De façon très classique pour une dictature, El Béchir joue l’un contre l’autre ces deux organes, sans omettre l’ajout de la police et des services de renseignement (dont les FSR sont détachées en 2017), afin qu’ils se paralysent les uns les autres. Cela n’empêche pas son renversement par ses créatures en 2019, chacune s’émancipant l’une de l’autre. Un motif majeur de leur lutte fratricide réside dans les modalités d’intégration au sein de l’armée des FSR.

Mais quels sont les parrains des FSR ? L’Arabie saoudite et encore plus les Emirats arabes unis y figurent sans ambages. Des milliards de dollars d’or sont exportés sur Abou Dhabi chaque année, et « Hemetti » y a une large part car il contrôle des mines d’or, au Darfour notamment.

Et des combattants des FSR ont été se battre au Yémen au sein de la coalition menée par Ryad contre la rébellion chiite houthiste aidée par l’Iran.

La Russie est présente depuis quelques années au Soudan, intéressée par les ressources aurifères et la position stratégique sur la mer rouge de Port Soudan, envisagée comme lieu d’installation d’une base navale. En tant qu’Etat elle appelle au cessez le feu et à une entente entre les deux adversaires, mais cela ne saurait occulter l’intervention officieuse du fameux groupe Wagner.
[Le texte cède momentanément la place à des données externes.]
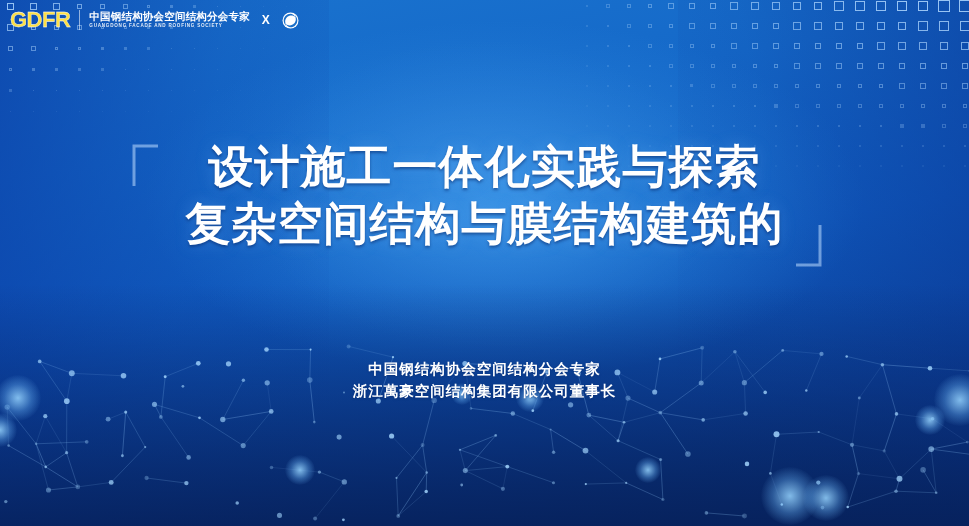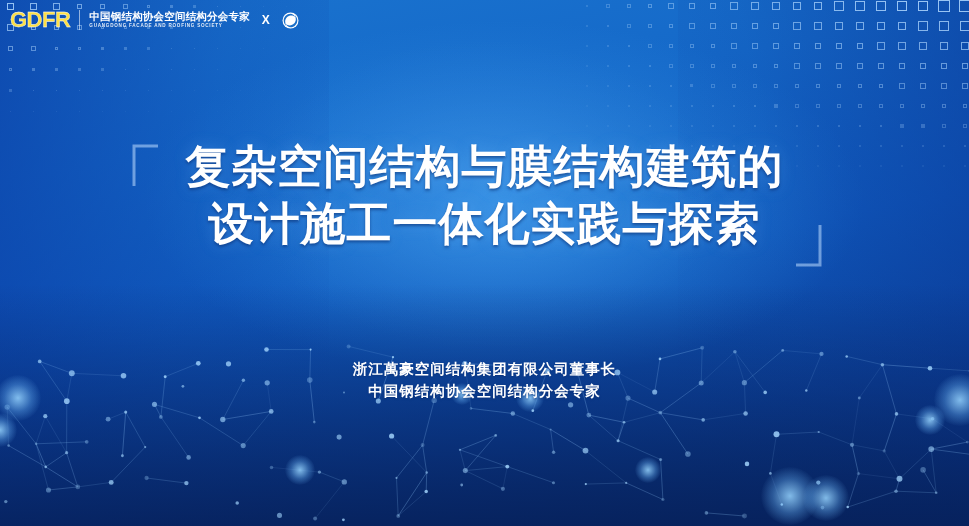"复杂空间结构与膜结构建筑的" div.title-line { order: before "设计施工一体化实践与探索" -> after "设计施工一体化实践与探索" }
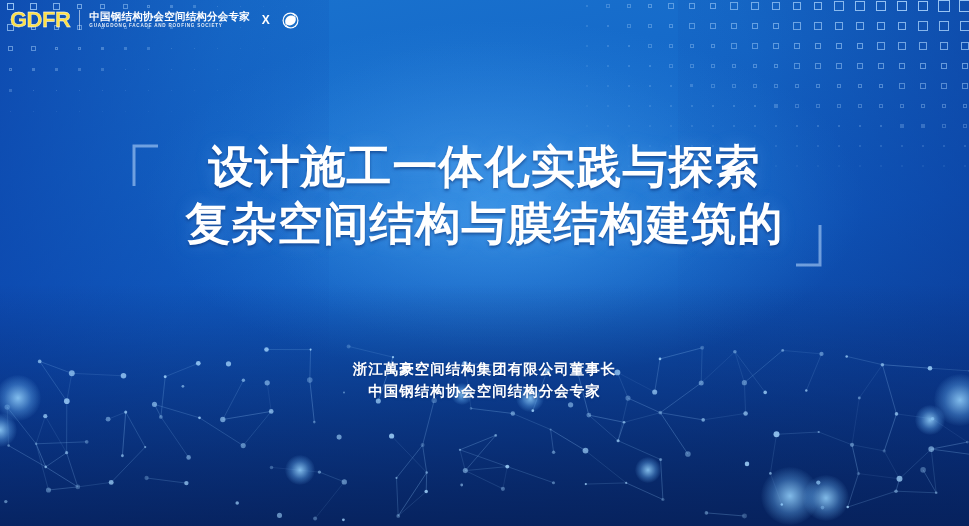"浙江萬豪空间结构集团有限公司董事长" div.cred-line { order: before "中国钢结构协会空间结构分会专家" -> after "中国钢结构协会空间结构分会专家" }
Installé au Soudan depuis 2017, il a combattu aux côtés des FSR au Darfour et exploite des mines d’or. CNN affirme qu’il leur a livré des missiles sol air tout récemment. La Russie est donc officiellement et très discrètement bien présente au Soudan.

Cette guerre civile de conquête du pouvoir, car c’est bien de cela dont il s’agit, a des conséquences dramatiques pour le pays et son voisinage. Au moins 20 000 personnes ont fui au Tchad qui abrite déjà 400 000 réfugiés soudanais. L’on compte un million de déplacés et 300 000 réfugiés, d’après les chiffres des Nations-Unies. Tchad, Libye, Ethiopie sont susceptibles d’intervenir d’une façon ou d’une autre. L’ensemble du Soudan est impacté, et pas seulement la capitale, entrainant des mouvements d’exode des populations qui peuvent fuir.

L’évacuation des ressortissants étrangers de toutes nationalités, européens, chinois turcs, éthiopiens, égyptiens, souvent aidés par la France, a été massive. Le nombre des victimes civiles, plus de 1800 morts et des milliers de blessés, va malheureusement s’accroitre au fil des combats et malgré les cessez le feu tel celui du 22 mai.